• Work request: Restate the entries below exactly, and keep all images out of the answer.

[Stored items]
______

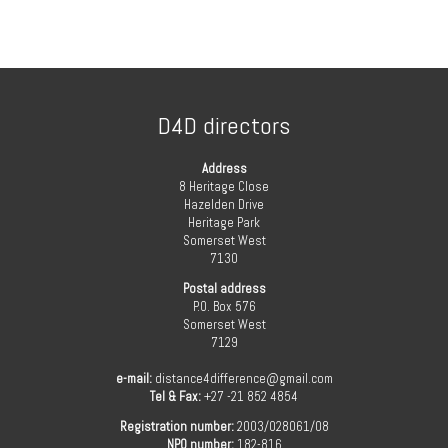
D4D directors
Address
8 Heritage Close
Hazelden Drive
Heritage Park
Somerset West
7130
Postal address
P.O. Box 576
Somerset West
7129
e-mail:
distance4difference@gmail.com
Tel & Fax:
+27 -21 852 4854
Registration number:
2003/028061/08
NPO number:
182-816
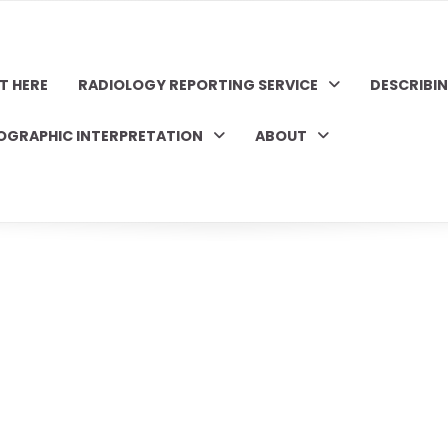
T HERE
RADIOLOGY REPORTING SERVICE
DESCRIBI
OGRAPHIC INTERPRETATION
ABOUT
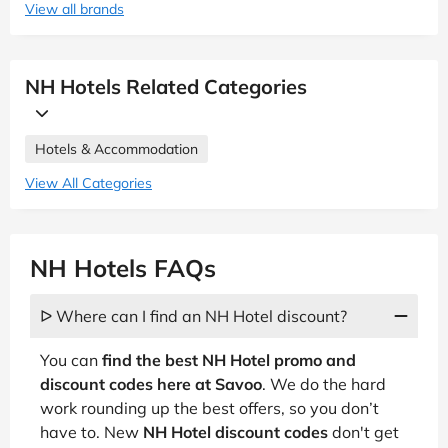
View all brands
NH Hotels Related Categories
Hotels & Accommodation
View All Categories
NH Hotels FAQs
ᐅ Where can I find an NH Hotel discount?
You can
find the best NH Hotel promo and
discount codes here at Savoo
. We do the hard
work rounding up the best offers, so you don’t
have to. New
NH Hotel discount codes
don't get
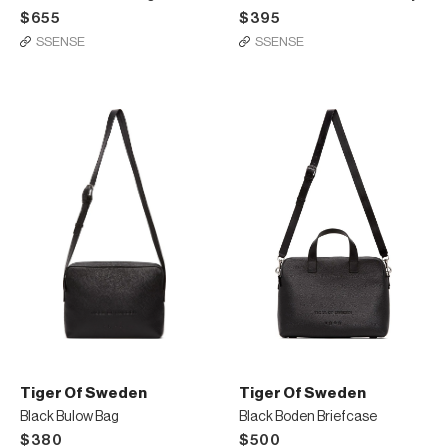
$655
$395
SSENSE
SSENSE
Tiger Of Sweden
Tiger Of Sweden
Black Bulow Bag
Black Boden Briefcase
$380
$500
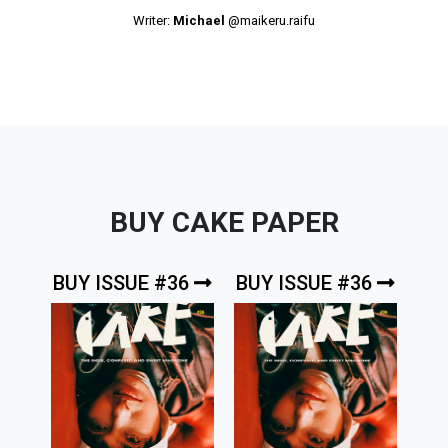
Writer:
Michael
@maikeru.raifu
BUY CAKE PAPER
BUY ISSUE #36
BUY ISSUE #36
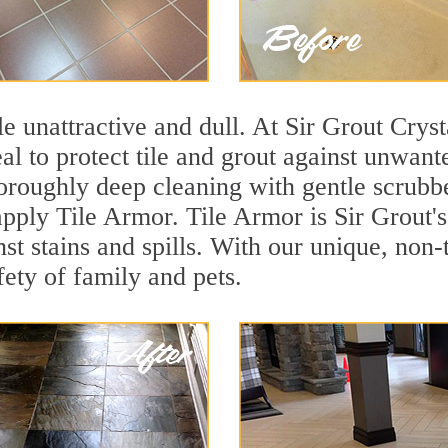
ile unattractive and dull. At Sir Grout Crys
eal to protect tile and grout against unwan
oroughly deep cleaning with gentle scrubbe
 apply Tile Armor. Tile Armor is Sir Grout'
nst stains and spills. With our unique, non-
fety of family and pets.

______

• Solution to this exercise:
D4D directors
Address
8 Heritage Close
Hazelden Drive
Heritage Park
Somerset West
7130
Postal address
P.O. Box 576
Somerset West
7129
e-mail:
distance4difference@gmail.com
Tel & Fax:
+27 -21 852 4854
Registration number:
2003/028061/08
NPO number:
182-816
T HERE
RADIOLOGY REPORTING SERVICE
DESCRIBI
OGRAPHIC INTERPRETATION
ABOUT
View all brands
NH Hotels Related Categories
Hotels & Accommodation
View All Categories
NH Hotels FAQs
ᐅ Where can I find an NH Hotel discount?
You can
find the best NH Hotel promo and
discount codes here at Savoo
. We do the hard
work rounding up the best offers, so you don’t
have to. New
NH Hotel discount codes
don't get
$655
$395
SSENSE
SSENSE
Tiger Of Sweden
Tiger Of Sweden
Black Bulow Bag
Black Boden Briefcase
$380
$500
Writer:
Michael
@maikeru.raifu
BUY CAKE PAPER
BUY ISSUE #36
BUY ISSUE #36
ile unattractive and dull. At Sir Grout Crys
eal to protect tile and grout against unwan
oroughly deep cleaning with gentle scrubbe
 apply Tile Armor. Tile Armor is Sir Grout'
nst stains and spills. With our unique, non-
fety of family and pets.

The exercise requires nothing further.